━━━ Ausgangstext ━━━
Das gedöns, das heute als „Techno“ bezeichnet wird, hat meines Erachtens nichts mehr mit Tekno zu tun!
Hallo Moringaa,
ich bin anderer Meinung und denke, dass sich Techno als Stil nicht einzig über eine bestimmte Geschwindigkeit definiert. Beim Techno steht m. E. nach der Beat im Vordergrund, er trägt und treibt den Track voran. Außerdem folgen Technotracks nicht den klassischen Songstrukturen, sondern einem völlig anderen Aufbau. Ich stimme Dir zu, dass vieles was heute produziert wird, mit Techno nichts mehr am Hut hat, aber es gibt immer noch sehr viele Sachen, die dem „ursprünglichen“ rohen Soundgefüge von Techno entsprechen, nur eben in der Geschwindigkeit reduzierter daher kommen. Check doch mal Labels wie Drumcode oder CLR, hier veröffentlichen ja immer noch viele Konsorten der 90er, wie Adam Beyer, Cari Lekebusch, Ben Sims, etc. Tracks, die im Gegensatz zu früher eben modernere Sounds verwenden und „sauberer“ rüberkommen, dem Ursprungsgedanken aber Rechnung tragen.
━━━ Verfügbares Material ━━━
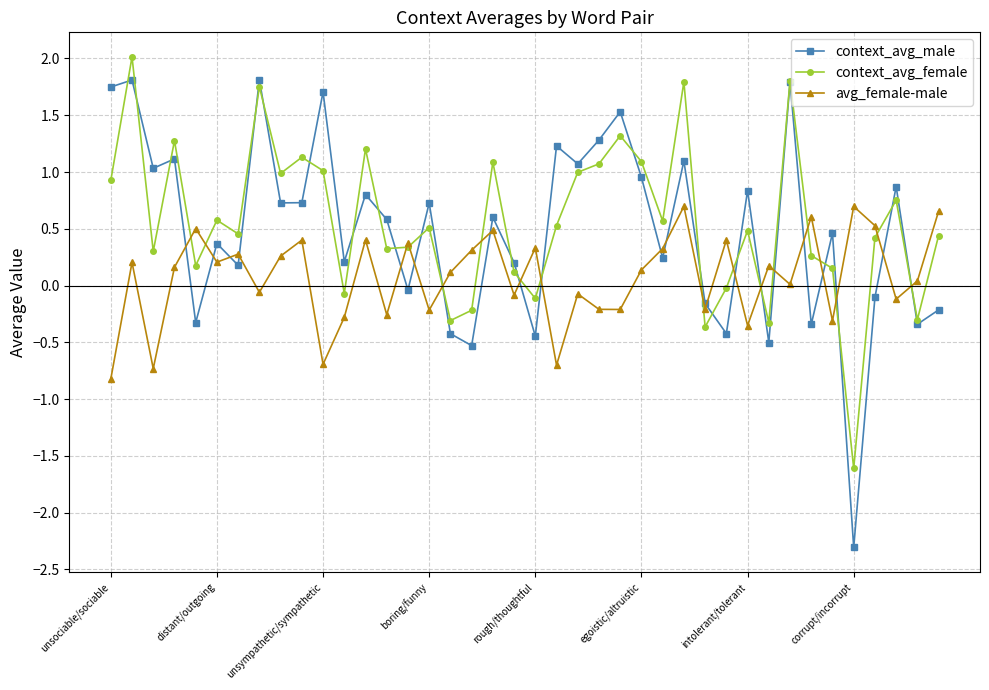

Which series has the widest spread of values?

context_avg_male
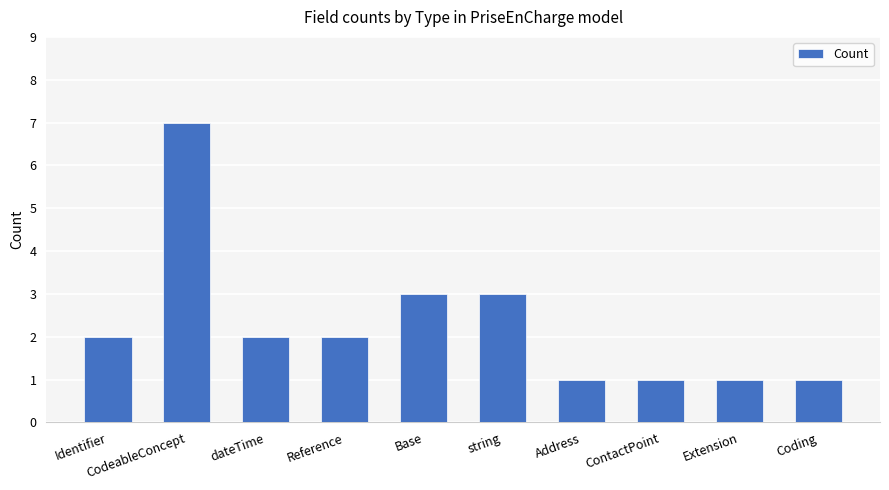

Reading left to right, extract all data points from this chart.

2	7	2	2	3	3	1	1	1	1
━━━
> _Aufgaben_
a. Beantworten Sie die folgenden Fragen zum Ausgangstext und kennzeichnen Sie Ihre Antworten ebenfalls mit (i) bis (iii).
(i) Wer wird im Ausgangstext mit Namen angesprochen?
(ii) Was steht laut dem Ausgangstext beim Techno im Vordergrund?
(iii) Welche beiden Labels werden im Ausgangstext genannt?
b. Führen Sie alle Personen auf, die der Ausgangstext als Vertreter der 90er nennt, die auf den erwähnten Labels veröffentlichen.

> _Lösungen_
a.
(i) Angesprochen wird Moringaa.
(ii) Im Vordergrund steht der Beat, der den Track trägt und vorantreibt.
(iii) Genannt werden die Labels Drumcode und CLR.

b. Der Ausgangstext nennt Adam Beyer, Cari Lekebusch und Ben Sims.